Monday, 4 February, 2019 - 18:27

Online portals have become quicker to respond to reports of hate speech, according to a report by the European Commission, released on Monday. Platforms such as Facebook, Twitter, YouTube, Instagram, are now evaluating almost 90 percent of complaints about content posted to their sites in less than a day. 

The same companies removed almost 72 percent of such content after being evaluated.

“Hate speech on the Internet is not only a crime, it also threatens freedom of speech and participation in democratic processes,” said Vera Jurova, European Commissioner for Justice. 

According to Jurova, the figures mean that after two and a half years of regulation in Europe, the right approach to the problem has been found and standardised measures have been developed to counter it.

In their assessments, the European Commission was guided by a code of conduct for countering hate speech on the Internet, which came into force in 2016. During the first year, companies managed to handle only 40 percent of cases in less than a day.

“No one should feel insecure due to threats and illegal content, inciting hatred and remaining on the Web,” said Andrus Ansip, vice-president of the European Commission for the Unified Digital Market. 

In its announcement, the Commission said that the removal of content by social media companies is carried out in compliance with the principle of freedom of speech. However, it was noted that the Internet platforms did not always explain their decisions to users sufficiently clearly. Therefore, the European Commission called on these companies to employ greater transparency when removing content.

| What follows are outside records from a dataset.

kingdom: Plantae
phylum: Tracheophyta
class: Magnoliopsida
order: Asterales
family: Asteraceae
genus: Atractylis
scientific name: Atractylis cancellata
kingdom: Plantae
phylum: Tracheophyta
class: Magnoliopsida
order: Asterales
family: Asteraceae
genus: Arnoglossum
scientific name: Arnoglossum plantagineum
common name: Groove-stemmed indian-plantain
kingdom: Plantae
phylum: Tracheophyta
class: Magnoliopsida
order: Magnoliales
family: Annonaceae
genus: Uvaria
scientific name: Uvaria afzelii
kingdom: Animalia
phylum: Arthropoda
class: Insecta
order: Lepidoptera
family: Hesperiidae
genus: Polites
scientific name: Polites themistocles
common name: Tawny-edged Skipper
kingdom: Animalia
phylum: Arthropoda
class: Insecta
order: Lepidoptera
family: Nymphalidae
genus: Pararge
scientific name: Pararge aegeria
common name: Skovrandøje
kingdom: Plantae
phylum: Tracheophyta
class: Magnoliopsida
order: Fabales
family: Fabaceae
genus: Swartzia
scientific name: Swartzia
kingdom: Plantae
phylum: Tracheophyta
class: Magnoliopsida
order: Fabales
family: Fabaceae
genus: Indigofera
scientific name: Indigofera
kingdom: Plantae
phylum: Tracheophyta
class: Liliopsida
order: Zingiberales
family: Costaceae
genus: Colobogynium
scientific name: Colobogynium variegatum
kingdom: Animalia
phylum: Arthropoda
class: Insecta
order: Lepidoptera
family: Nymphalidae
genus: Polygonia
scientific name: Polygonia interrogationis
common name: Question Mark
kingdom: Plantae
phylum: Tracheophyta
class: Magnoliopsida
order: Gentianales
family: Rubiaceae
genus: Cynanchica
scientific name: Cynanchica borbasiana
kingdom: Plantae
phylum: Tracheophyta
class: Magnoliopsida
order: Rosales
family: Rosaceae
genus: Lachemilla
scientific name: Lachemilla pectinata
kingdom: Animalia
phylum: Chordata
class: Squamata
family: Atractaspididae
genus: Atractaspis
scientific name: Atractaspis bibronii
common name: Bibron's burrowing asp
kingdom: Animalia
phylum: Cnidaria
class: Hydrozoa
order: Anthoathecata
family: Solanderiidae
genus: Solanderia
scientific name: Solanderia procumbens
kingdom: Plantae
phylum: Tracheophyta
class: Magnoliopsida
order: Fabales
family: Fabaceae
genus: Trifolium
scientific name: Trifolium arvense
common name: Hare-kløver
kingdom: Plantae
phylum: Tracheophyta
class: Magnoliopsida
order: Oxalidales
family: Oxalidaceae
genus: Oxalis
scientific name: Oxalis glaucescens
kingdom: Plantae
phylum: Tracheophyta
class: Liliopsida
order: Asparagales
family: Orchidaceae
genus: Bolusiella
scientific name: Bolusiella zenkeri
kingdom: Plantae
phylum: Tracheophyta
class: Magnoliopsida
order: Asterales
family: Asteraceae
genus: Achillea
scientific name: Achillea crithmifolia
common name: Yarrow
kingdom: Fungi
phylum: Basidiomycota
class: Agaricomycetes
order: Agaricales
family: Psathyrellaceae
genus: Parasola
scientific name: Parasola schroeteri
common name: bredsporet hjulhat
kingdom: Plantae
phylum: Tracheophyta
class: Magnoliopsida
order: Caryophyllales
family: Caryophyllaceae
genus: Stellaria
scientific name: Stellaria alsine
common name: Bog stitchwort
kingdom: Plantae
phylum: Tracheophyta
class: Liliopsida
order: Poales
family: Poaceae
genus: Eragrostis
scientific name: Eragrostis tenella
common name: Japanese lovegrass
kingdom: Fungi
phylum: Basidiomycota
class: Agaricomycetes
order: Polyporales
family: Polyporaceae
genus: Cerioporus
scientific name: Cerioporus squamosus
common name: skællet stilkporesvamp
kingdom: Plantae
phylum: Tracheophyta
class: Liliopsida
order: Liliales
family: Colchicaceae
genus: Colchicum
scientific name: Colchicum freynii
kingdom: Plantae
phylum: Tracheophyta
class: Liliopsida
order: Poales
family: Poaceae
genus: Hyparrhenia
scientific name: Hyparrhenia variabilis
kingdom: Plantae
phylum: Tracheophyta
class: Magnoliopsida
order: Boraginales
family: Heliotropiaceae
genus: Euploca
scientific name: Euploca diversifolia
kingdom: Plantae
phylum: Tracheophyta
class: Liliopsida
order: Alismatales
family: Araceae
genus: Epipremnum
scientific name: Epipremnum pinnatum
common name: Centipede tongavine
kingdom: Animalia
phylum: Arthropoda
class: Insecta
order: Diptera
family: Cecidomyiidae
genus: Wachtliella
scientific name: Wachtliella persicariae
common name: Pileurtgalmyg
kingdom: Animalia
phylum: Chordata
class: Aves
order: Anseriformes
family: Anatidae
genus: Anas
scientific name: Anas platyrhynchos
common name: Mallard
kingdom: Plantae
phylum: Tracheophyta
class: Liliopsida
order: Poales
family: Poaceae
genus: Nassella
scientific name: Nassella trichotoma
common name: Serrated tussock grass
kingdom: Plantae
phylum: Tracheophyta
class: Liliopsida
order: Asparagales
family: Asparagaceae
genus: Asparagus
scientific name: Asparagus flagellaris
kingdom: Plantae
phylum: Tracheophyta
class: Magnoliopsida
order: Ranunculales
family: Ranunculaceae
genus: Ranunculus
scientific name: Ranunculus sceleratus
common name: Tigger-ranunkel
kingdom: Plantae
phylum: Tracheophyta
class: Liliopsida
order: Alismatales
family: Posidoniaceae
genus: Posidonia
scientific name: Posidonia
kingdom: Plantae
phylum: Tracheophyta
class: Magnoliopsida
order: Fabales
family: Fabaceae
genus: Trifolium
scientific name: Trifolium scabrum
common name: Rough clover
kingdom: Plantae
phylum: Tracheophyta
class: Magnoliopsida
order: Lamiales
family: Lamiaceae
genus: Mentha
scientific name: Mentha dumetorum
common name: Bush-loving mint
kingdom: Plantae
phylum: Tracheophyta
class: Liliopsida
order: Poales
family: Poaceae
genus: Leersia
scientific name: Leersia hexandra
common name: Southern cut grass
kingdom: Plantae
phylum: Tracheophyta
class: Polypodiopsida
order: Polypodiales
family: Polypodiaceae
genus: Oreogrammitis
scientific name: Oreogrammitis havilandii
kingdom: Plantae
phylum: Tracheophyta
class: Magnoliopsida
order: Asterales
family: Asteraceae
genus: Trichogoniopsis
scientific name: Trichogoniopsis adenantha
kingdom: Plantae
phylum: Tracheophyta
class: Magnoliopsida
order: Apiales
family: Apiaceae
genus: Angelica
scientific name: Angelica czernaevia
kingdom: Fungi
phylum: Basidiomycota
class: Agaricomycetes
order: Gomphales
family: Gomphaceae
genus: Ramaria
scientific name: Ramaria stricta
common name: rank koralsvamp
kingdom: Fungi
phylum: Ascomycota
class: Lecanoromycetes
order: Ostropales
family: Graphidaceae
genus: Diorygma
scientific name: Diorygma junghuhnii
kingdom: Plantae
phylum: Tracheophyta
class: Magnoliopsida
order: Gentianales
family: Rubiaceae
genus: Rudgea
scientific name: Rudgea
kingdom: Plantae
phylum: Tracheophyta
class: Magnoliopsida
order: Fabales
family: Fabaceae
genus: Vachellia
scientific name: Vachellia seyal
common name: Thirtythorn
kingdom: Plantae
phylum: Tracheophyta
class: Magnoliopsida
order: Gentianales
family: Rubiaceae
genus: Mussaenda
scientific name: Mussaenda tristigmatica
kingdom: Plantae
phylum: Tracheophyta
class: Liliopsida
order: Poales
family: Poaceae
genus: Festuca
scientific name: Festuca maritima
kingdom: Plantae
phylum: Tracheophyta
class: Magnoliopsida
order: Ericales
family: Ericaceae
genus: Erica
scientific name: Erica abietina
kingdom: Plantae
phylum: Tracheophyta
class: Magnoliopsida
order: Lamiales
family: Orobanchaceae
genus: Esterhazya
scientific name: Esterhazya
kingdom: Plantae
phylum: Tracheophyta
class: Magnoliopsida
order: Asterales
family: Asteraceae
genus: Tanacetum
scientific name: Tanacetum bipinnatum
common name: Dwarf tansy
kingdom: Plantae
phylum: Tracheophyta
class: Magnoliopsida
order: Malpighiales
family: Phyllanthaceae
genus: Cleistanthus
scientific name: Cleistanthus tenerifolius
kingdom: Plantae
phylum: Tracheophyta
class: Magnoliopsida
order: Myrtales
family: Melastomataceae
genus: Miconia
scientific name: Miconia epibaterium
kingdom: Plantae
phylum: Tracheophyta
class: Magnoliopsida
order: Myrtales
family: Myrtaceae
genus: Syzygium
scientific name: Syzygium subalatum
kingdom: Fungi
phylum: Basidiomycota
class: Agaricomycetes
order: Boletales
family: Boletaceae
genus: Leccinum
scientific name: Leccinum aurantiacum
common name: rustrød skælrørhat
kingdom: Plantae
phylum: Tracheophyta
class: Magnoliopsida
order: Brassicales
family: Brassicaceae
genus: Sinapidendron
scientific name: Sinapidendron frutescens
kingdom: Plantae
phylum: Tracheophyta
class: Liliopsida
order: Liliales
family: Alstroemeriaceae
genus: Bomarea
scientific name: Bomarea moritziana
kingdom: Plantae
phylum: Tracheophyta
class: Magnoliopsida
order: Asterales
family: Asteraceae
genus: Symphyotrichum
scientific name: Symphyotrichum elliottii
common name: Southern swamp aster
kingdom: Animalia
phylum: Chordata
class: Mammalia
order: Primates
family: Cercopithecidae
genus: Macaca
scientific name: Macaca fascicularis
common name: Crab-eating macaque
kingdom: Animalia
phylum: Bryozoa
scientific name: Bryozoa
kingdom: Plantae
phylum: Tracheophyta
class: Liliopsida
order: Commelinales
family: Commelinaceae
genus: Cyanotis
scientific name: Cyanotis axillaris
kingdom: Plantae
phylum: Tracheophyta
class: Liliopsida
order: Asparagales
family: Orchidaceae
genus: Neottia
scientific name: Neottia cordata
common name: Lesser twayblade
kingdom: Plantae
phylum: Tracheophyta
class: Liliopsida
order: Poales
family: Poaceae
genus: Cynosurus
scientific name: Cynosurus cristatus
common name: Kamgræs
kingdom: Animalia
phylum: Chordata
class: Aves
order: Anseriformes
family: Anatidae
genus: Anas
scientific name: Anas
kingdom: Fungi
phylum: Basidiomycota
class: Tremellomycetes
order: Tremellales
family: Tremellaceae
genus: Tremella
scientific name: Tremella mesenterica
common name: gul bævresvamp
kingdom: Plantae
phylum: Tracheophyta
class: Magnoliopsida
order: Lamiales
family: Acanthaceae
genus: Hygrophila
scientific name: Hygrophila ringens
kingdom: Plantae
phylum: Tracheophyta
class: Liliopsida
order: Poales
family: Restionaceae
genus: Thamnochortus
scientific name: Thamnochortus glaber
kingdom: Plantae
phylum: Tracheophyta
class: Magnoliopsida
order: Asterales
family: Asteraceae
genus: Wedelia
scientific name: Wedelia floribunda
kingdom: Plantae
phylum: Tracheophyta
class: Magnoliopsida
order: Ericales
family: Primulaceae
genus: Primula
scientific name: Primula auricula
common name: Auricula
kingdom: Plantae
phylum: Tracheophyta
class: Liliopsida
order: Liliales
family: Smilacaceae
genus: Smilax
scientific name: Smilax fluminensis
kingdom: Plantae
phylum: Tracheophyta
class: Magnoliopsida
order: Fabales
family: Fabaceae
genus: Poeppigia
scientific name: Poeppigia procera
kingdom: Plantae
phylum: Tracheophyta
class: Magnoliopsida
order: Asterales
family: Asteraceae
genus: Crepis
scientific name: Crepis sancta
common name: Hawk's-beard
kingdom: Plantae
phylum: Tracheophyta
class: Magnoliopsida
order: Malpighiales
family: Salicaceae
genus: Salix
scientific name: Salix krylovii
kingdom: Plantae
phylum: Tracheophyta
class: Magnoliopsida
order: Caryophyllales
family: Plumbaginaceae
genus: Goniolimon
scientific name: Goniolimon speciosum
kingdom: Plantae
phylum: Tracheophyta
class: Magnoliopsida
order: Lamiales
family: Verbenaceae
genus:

The content that drew the most complaints from users contained expressions of xenophobia (17 percent), hatred due to sexual orientation (15.6 percent), hatred towards Muslims (13 percent) and towards Sinti and Roma peoples (12.2 percent). The report was compiled by monitoring social media platforms for a period of six weeks in November-December 2018. During this time, almost 4,400 cases of hate speech online were reported.